How many numbers of $7$ digits can be formed with the digit $0,1,1,5,6,6,6$.
My attempt:
Seventh place, total number of possibility is $=\frac{6!}{2!\times 3!}=60$ ways.
Sixth place, total number of possibility is $=\frac{7!}{2!\times 3!}=420$ ways.

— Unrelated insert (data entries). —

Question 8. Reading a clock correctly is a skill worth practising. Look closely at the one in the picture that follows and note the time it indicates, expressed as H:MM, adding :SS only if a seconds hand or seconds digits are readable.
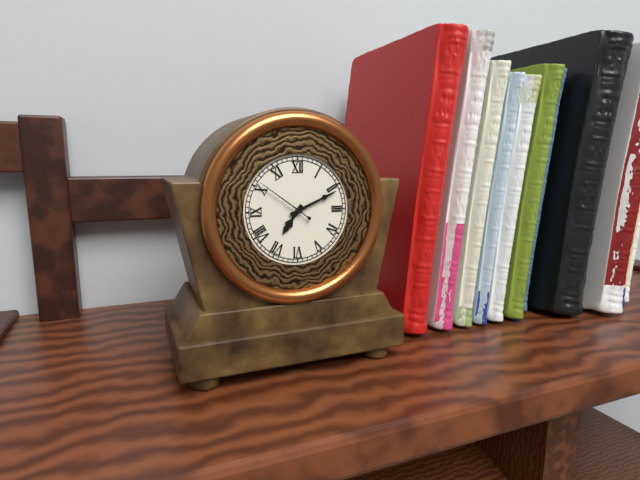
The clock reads 7:11:51
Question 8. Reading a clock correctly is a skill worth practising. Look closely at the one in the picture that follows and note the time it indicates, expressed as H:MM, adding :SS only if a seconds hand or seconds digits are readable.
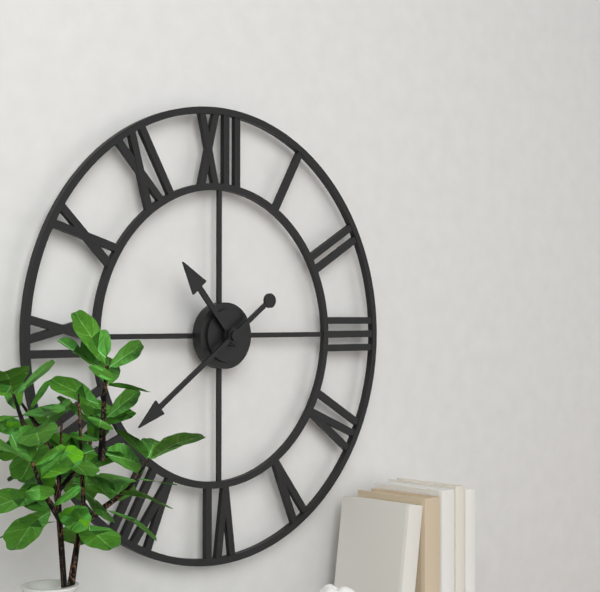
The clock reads 10:39
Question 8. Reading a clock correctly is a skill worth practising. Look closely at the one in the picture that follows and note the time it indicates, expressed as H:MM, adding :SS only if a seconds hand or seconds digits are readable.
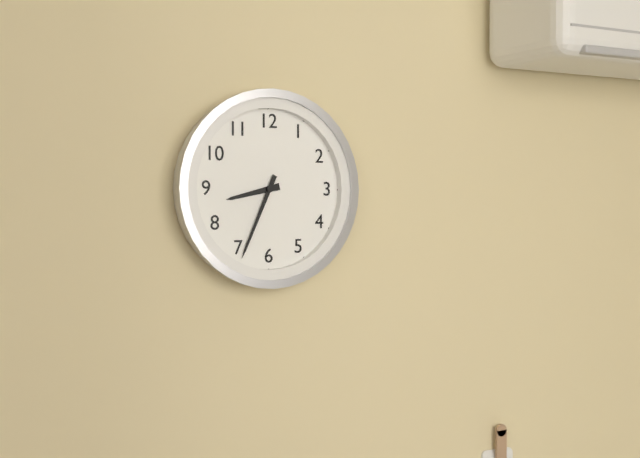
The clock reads 8:34
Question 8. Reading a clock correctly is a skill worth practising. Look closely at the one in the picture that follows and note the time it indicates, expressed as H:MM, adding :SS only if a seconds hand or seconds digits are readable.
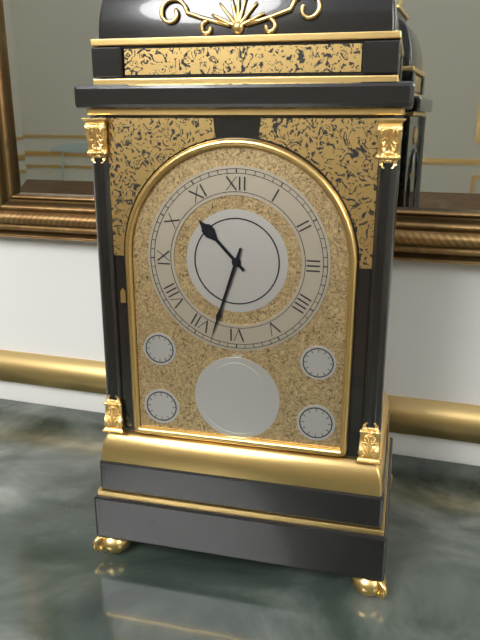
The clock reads 10:33
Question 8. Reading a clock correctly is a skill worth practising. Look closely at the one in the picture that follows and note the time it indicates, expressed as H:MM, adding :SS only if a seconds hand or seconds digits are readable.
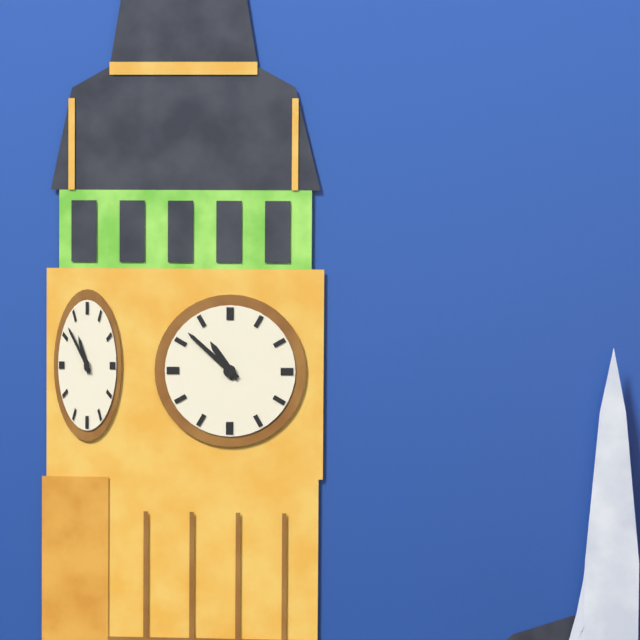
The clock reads 10:52
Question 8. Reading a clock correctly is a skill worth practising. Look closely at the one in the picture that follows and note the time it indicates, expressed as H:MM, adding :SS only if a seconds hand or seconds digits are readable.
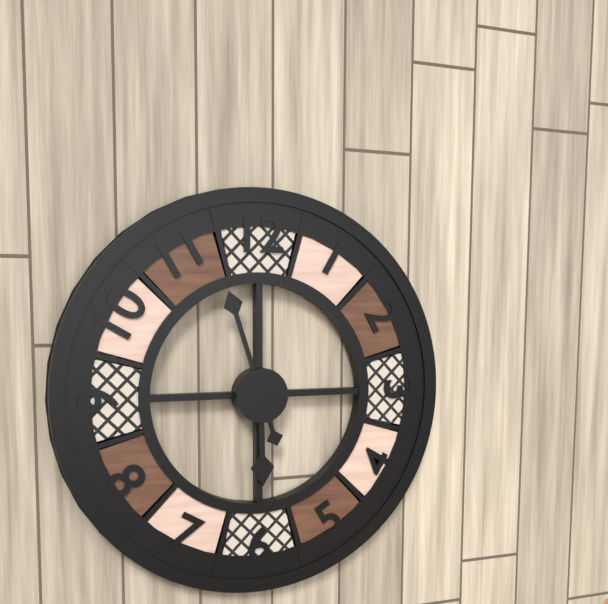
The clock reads 5:57
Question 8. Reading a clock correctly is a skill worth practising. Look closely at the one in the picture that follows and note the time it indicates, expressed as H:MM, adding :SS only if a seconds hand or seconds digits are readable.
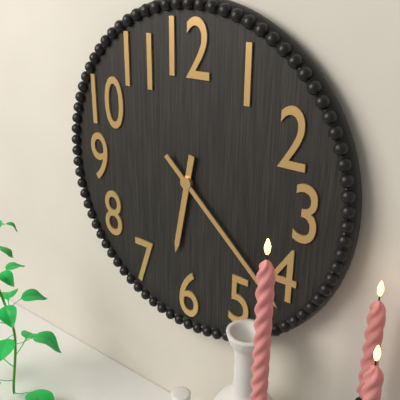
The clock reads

fifth place, total number of possibility is $=\frac{7!}{2!\times 3!}=420$ ways.
Fourth place, total number of possibility is $=\frac{7!}{2!\times 3!}=420$ ways.
Third place, total number of possibility is $=\frac{7!}{2!\times 3!}=420$ ways.
Second place, total number of possibility is $=\frac{7!}{2!\times 3!}=420$ ways.
First place, total number of possibility is $=\frac{7!}{2!\times 3!}=420$ ways.
Therefore,
Total possible numbers are $60\times 420\times 420\times 420\times 420\times 420\times 420 = 32934190464\times10^7$.
( Ohh, Seriously ! ).
Can you explain in formal/alternative way, please?
Best Answer
There are $7$ symbols, that can be arranged in $7!$ many ways.
However, the three $6$'s and $2$ $1$'s can be interchanged, so we have $\frac{7!}{3! 2!} = 420$ many such sequences. But I think $0$ at the start is forbidden , so we have to substract all sequences that start with $0$, of which there are $\frac{6!}{3! 2!} = 60$. That leaves 360 numbers.